*** Records shown ***

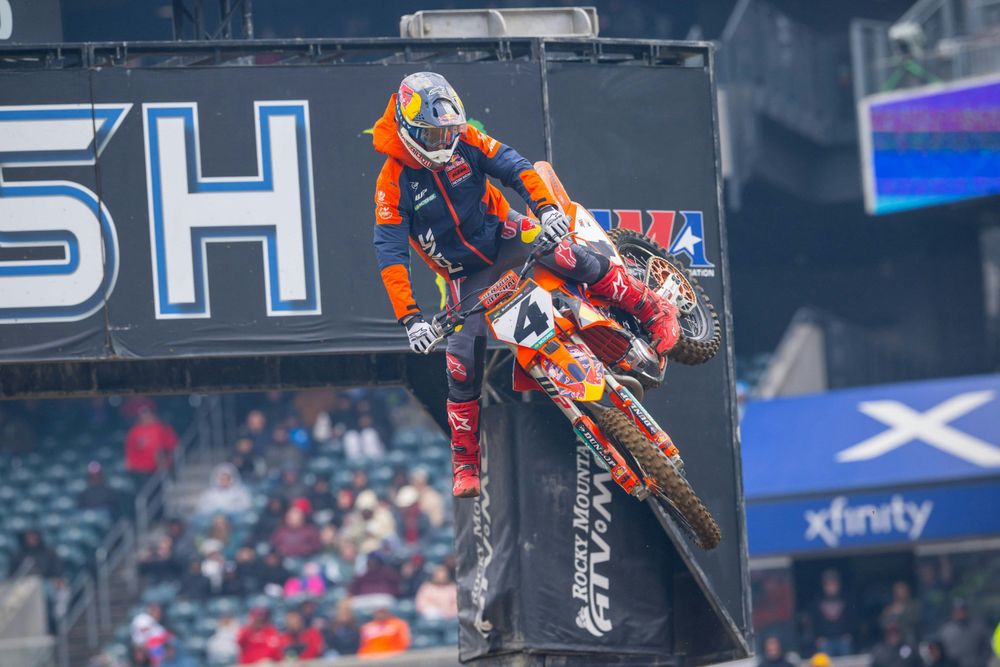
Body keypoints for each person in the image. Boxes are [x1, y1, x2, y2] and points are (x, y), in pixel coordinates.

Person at [371, 72, 680, 498]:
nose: (444, 142)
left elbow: (515, 166)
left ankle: (651, 306)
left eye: (449, 131)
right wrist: (411, 319)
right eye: (434, 134)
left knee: (568, 255)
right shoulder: (392, 184)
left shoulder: (467, 141)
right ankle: (465, 462)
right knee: (460, 362)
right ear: (409, 130)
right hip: (465, 275)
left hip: (507, 233)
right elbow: (390, 254)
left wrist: (547, 210)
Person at [124, 407, 178, 489]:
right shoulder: (135, 431)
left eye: (148, 415)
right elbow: (130, 449)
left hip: (158, 468)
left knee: (159, 489)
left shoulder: (161, 428)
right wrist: (129, 462)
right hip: (141, 469)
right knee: (145, 489)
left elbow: (171, 444)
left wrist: (166, 459)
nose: (146, 418)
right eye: (144, 416)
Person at [810, 569, 854, 657]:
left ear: (838, 585)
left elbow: (852, 618)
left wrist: (850, 634)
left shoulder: (846, 599)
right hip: (825, 640)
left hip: (843, 638)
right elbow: (813, 621)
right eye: (828, 584)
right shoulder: (817, 601)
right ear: (824, 586)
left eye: (834, 584)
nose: (831, 587)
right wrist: (817, 638)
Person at [937, 599, 991, 667]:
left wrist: (981, 662)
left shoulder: (978, 628)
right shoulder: (946, 631)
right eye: (957, 611)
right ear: (952, 612)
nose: (960, 613)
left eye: (962, 610)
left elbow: (987, 647)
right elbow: (941, 652)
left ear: (967, 611)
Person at [881, 580, 922, 646]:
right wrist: (888, 614)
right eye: (898, 592)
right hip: (894, 641)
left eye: (902, 591)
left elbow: (914, 619)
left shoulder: (914, 604)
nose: (900, 594)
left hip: (910, 639)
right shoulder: (890, 608)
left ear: (907, 592)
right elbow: (883, 623)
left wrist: (900, 612)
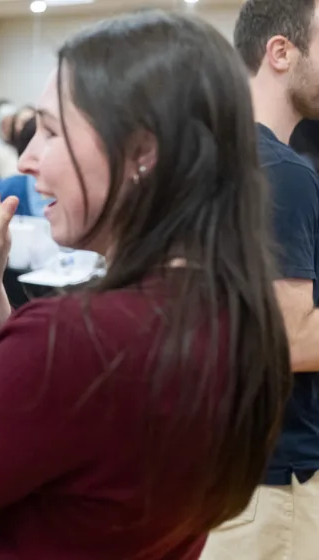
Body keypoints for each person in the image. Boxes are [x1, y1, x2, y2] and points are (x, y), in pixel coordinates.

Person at [0, 11, 291, 559]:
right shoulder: (233, 316)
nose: (27, 159)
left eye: (50, 131)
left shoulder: (81, 337)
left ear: (143, 152)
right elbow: (35, 418)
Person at [201, 1, 319, 558]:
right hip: (269, 488)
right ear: (280, 52)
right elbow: (290, 342)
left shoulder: (202, 156)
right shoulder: (283, 173)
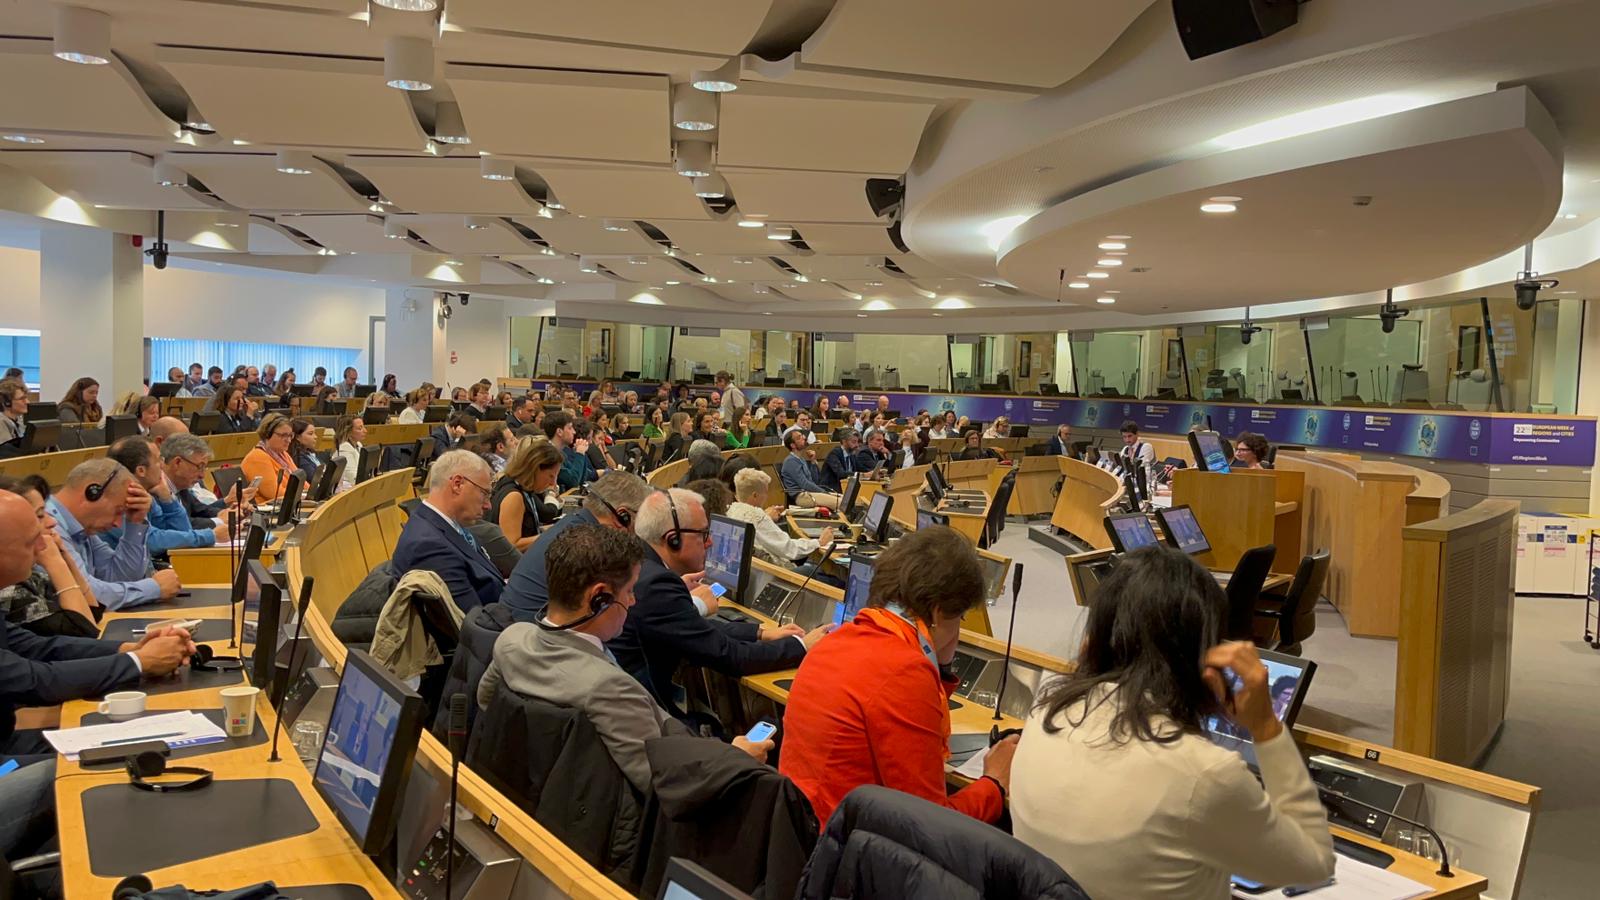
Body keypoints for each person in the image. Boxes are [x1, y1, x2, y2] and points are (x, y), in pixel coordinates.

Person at [1012, 547, 1334, 898]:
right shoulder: (1206, 773)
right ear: (1203, 655)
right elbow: (1313, 863)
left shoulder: (1043, 713)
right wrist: (1267, 728)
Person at [479, 525, 770, 794]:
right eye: (629, 591)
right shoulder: (608, 688)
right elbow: (659, 785)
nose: (632, 601)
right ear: (599, 598)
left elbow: (486, 702)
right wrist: (733, 758)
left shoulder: (512, 640)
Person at [0, 490, 197, 866]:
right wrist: (140, 663)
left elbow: (40, 648)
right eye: (30, 542)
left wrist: (128, 650)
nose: (43, 546)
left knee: (126, 740)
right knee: (85, 770)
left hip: (8, 742)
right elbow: (34, 679)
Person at [780, 526, 1014, 828]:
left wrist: (941, 667)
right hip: (845, 846)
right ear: (938, 613)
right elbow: (930, 826)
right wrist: (994, 783)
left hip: (804, 831)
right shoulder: (904, 670)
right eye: (960, 617)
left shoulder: (837, 640)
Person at [609, 489, 827, 716]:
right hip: (648, 714)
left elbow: (693, 628)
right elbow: (729, 656)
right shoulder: (655, 584)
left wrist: (760, 633)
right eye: (703, 534)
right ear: (673, 539)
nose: (710, 542)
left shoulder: (643, 564)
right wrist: (802, 646)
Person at [501, 471, 651, 622]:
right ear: (623, 516)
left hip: (515, 622)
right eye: (640, 518)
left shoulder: (574, 525)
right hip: (532, 626)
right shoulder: (591, 544)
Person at [45, 458, 180, 610]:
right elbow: (86, 595)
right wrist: (154, 588)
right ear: (92, 493)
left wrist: (135, 523)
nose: (117, 524)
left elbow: (120, 576)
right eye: (118, 511)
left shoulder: (82, 528)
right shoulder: (48, 526)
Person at [392, 450, 505, 612]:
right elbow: (474, 621)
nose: (488, 505)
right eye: (484, 493)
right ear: (457, 484)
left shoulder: (446, 526)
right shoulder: (429, 546)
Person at [0, 474, 102, 637]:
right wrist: (55, 562)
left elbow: (93, 611)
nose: (53, 522)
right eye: (40, 515)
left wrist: (64, 555)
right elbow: (84, 630)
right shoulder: (10, 588)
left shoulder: (33, 575)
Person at [106, 436, 229, 553]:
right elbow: (151, 541)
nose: (162, 465)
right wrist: (210, 536)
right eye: (158, 460)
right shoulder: (117, 500)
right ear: (141, 471)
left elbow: (182, 533)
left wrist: (168, 499)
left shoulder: (148, 495)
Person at [726, 468, 836, 569]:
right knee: (815, 571)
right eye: (765, 492)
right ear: (755, 495)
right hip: (774, 573)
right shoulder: (757, 517)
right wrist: (819, 542)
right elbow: (789, 549)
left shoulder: (731, 511)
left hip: (753, 570)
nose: (766, 497)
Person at [161, 433, 251, 530]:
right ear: (177, 462)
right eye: (200, 467)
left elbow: (201, 510)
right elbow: (177, 525)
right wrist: (219, 521)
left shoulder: (181, 488)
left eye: (204, 468)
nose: (202, 476)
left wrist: (227, 513)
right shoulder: (156, 490)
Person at [492, 438, 562, 552]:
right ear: (535, 469)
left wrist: (552, 529)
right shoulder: (514, 496)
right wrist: (551, 535)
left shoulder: (524, 490)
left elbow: (526, 531)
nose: (553, 483)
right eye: (551, 476)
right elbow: (512, 545)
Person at [240, 414, 300, 503]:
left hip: (288, 503)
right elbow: (275, 494)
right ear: (267, 434)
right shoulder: (258, 457)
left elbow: (300, 481)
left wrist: (312, 493)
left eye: (290, 435)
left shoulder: (283, 454)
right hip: (266, 508)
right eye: (283, 435)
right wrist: (302, 495)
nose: (289, 440)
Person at [780, 429, 842, 508]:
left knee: (845, 499)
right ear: (793, 445)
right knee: (841, 503)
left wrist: (813, 461)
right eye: (799, 437)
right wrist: (823, 492)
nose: (804, 437)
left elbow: (815, 480)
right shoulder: (790, 461)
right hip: (801, 496)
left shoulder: (801, 459)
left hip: (810, 493)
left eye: (802, 435)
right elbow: (804, 484)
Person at [543, 411, 597, 491]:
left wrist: (582, 453)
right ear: (559, 432)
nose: (574, 432)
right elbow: (573, 482)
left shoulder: (562, 453)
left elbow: (582, 479)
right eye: (570, 428)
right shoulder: (548, 454)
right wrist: (580, 454)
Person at [334, 415, 366, 492]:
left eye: (363, 427)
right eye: (360, 428)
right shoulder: (344, 448)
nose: (365, 431)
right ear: (348, 431)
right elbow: (352, 477)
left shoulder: (358, 444)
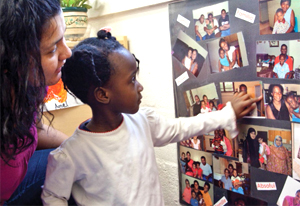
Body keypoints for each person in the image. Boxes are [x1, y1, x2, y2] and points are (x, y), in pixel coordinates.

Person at [41, 30, 261, 205]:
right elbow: (52, 196)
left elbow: (185, 127)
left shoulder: (143, 122)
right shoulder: (70, 155)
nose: (140, 86)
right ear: (102, 94)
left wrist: (227, 114)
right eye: (131, 80)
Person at [0, 0, 73, 205]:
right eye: (51, 50)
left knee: (79, 160)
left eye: (63, 37)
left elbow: (37, 130)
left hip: (17, 178)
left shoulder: (30, 85)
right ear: (10, 60)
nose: (67, 53)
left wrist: (82, 145)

*** End of Records shown ***

The answer should consist of every line above, exact and free of images.

**Solution for this exercise:**
Body keypoints for each person in the image. Boxes are [x1, y1, x2, y2] and points are (x, y), in pixel coordinates.

Person at [371, 72, 680, 498]:
nose: (444, 142)
left elbow: (515, 166)
left ankle: (651, 306)
left eye: (449, 131)
right wrist: (411, 319)
right eye: (434, 134)
left knee: (568, 255)
right shoulder: (392, 184)
left shoulder: (467, 141)
right ankle: (465, 462)
right knee: (460, 362)
right ear: (409, 130)
right hip: (465, 275)
left hip: (507, 233)
right elbow: (390, 254)
left wrist: (547, 210)
Person at [124, 407, 178, 489]:
right shoulder: (135, 431)
left eye: (148, 415)
right elbow: (130, 449)
left hip: (158, 468)
left knee: (159, 489)
left shoulder: (161, 428)
right wrist: (129, 462)
right hip: (141, 469)
right knee: (145, 489)
left elbow: (171, 444)
left wrist: (166, 459)
nose: (146, 418)
right eye: (144, 416)
Person at [810, 569, 854, 657]:
left ear: (838, 585)
left elbow: (852, 618)
left wrist: (850, 634)
left shoulder: (846, 599)
right hip: (825, 640)
left hip: (843, 638)
right elbow: (813, 621)
right eye: (828, 584)
right shoulder: (817, 601)
right ear: (824, 586)
left eye: (834, 584)
nose: (831, 587)
right wrist: (817, 638)
Person at [937, 599, 991, 667]:
left wrist: (981, 662)
left shoulder: (978, 628)
right shoulder: (946, 631)
right eye: (957, 611)
right ear: (952, 612)
nose: (960, 613)
left eye: (962, 610)
left elbow: (987, 647)
right elbow: (941, 652)
left ear: (967, 611)
Person at [881, 580, 922, 646]:
right wrist: (888, 614)
right eye: (898, 592)
right hip: (894, 641)
left eye: (902, 591)
left elbow: (914, 619)
left shoulder: (914, 604)
nose: (900, 594)
left hip: (910, 639)
right shoulder: (890, 608)
left ear: (907, 592)
right elbow: (883, 623)
left wrist: (900, 612)
Body keypoints for each person in the image. Boxes are [x1, y1, x2, y2] and points are (x, y), in pixel coordinates.

Person at [0, 11, 291, 559]:
right shoulder: (233, 316)
nose: (27, 159)
left eye: (50, 131)
left shoulder: (81, 337)
left ear: (143, 152)
right elbow: (35, 418)
Person at [201, 1, 319, 558]:
right hip: (269, 488)
right ear: (280, 52)
right elbow: (290, 342)
left shoulder: (202, 156)
right shoulder: (283, 173)
Body keypoints for each person in the image. Boxes are [x1, y1, x2, y2] and points are (x, y), in pixel coordinates.

Person at [1012, 547, 1334, 898]:
right shoulder: (1206, 773)
right ear: (1203, 655)
right elbow: (1313, 863)
left shoulder: (1043, 713)
right wrist: (1267, 728)
Person at [479, 525, 770, 794]:
right eye: (629, 591)
right shoulder: (608, 688)
right elbow: (659, 785)
nose: (632, 601)
right ear: (599, 598)
left elbow: (486, 702)
right wrist: (733, 758)
left shoulder: (512, 640)
Person at [0, 490, 197, 866]:
right wrist: (140, 663)
left elbow: (40, 648)
right eye: (30, 542)
left wrist: (128, 650)
nose: (43, 546)
left knee: (126, 740)
right knee: (85, 770)
left hip: (8, 742)
right elbow: (34, 679)
Person at [780, 526, 1014, 828]:
left wrist: (941, 667)
right hip: (845, 846)
right ear: (938, 613)
right elbow: (930, 826)
right wrist: (994, 783)
left hip: (804, 831)
right shoulder: (904, 670)
right eye: (960, 617)
left shoulder: (837, 640)
Person at [609, 489, 827, 716]:
right hip: (648, 714)
left elbow: (693, 628)
right elbow: (729, 656)
right shoulder: (655, 584)
left wrist: (760, 633)
right eye: (703, 534)
right ear: (673, 539)
nose: (710, 542)
left shoulder: (643, 564)
right wrist: (802, 646)
Person at [501, 471, 651, 622]:
right ear: (623, 516)
left hip: (515, 622)
right eye: (640, 518)
left shoulder: (574, 525)
right hip: (532, 626)
right shoulder: (591, 544)
Person at [45, 458, 180, 610]:
right elbow: (86, 595)
right wrist: (154, 588)
right ear: (92, 493)
left wrist: (135, 523)
nose: (117, 524)
left elbow: (120, 576)
right eye: (118, 511)
left shoulder: (82, 528)
right shoulder: (48, 526)
Person at [392, 450, 505, 612]:
right elbow: (474, 621)
nose: (488, 505)
right eye: (484, 493)
right ear: (457, 484)
left shoulder: (446, 526)
right shoulder: (429, 546)
Person at [0, 474, 102, 637]:
right wrist: (55, 562)
left elbow: (93, 611)
nose: (53, 522)
right eye: (40, 515)
left wrist: (64, 555)
right elbow: (84, 630)
right shoulder: (10, 588)
left shoulder: (33, 575)
Person at [106, 436, 229, 553]:
right elbow: (151, 541)
nose: (162, 465)
right wrist: (210, 536)
right eye: (158, 460)
right shoulder: (117, 500)
right ear: (141, 471)
left elbow: (182, 533)
left wrist: (168, 499)
left shoulder: (148, 495)
Person at [726, 468, 836, 569]:
right knee: (815, 571)
right eye: (765, 492)
right ear: (755, 495)
right hip: (774, 573)
right shoulder: (757, 517)
right wrist: (819, 542)
right elbow: (789, 549)
left shoulder: (731, 511)
left hip: (753, 570)
nose: (766, 497)
Person at [161, 433, 251, 530]:
right ear: (177, 462)
right eye: (200, 467)
left elbow: (201, 510)
right elbow: (177, 525)
right wrist: (219, 521)
left shoulder: (181, 488)
left eye: (204, 468)
nose: (202, 476)
left wrist: (227, 513)
right shoulder: (156, 490)
Person at [492, 438, 562, 552]:
right ear: (535, 469)
left wrist: (552, 529)
right shoulder: (514, 496)
right wrist: (551, 535)
left shoulder: (524, 490)
left elbow: (526, 531)
nose: (553, 483)
right eye: (551, 476)
right elbow: (512, 545)
Person at [240, 414, 300, 503]:
left hip: (288, 503)
right elbow: (275, 494)
right ear: (267, 434)
right shoulder: (258, 457)
left elbow: (300, 481)
left wrist: (312, 493)
left eye: (290, 435)
left shoulder: (283, 454)
right hip: (266, 508)
right eye: (283, 435)
right wrist: (302, 495)
nose: (289, 440)
Person at [780, 429, 842, 508]:
left knee: (845, 499)
right ear: (793, 445)
right knee: (841, 503)
left wrist: (813, 461)
right eye: (799, 437)
right wrist: (823, 492)
nose: (804, 437)
left elbow: (815, 480)
right shoulder: (790, 461)
right hip: (801, 496)
left shoulder: (801, 459)
left hip: (810, 493)
left eye: (802, 435)
right elbow: (804, 484)
Person at [543, 411, 597, 491]:
left wrist: (582, 453)
right ear: (559, 432)
nose: (574, 432)
right elbow: (573, 482)
left shoulder: (562, 453)
left elbow: (582, 479)
right eye: (570, 428)
right shoulder: (548, 454)
right wrist: (580, 454)
Person at [334, 415, 366, 492]:
left eye: (363, 427)
right eye: (360, 428)
right shoulder: (344, 448)
nose: (365, 431)
right ear: (348, 431)
right elbow: (352, 477)
left shoulder: (358, 444)
Body keypoints for each person in the image. Boxes are [x1, y1, x2, y2] and points are (x, y), in pixel coordinates.

Person at [41, 30, 261, 205]:
right elbow: (52, 196)
left elbow: (185, 127)
left shoulder: (143, 122)
right shoulder: (70, 155)
nose: (140, 86)
right ear: (102, 94)
left wrist: (227, 114)
right eye: (131, 80)
Person at [0, 0, 73, 205]:
right eye: (51, 50)
left knee: (79, 160)
left eye: (63, 37)
left elbow: (37, 130)
left hip: (17, 178)
left shoulder: (30, 85)
right ear: (10, 60)
nose: (67, 53)
left wrist: (82, 145)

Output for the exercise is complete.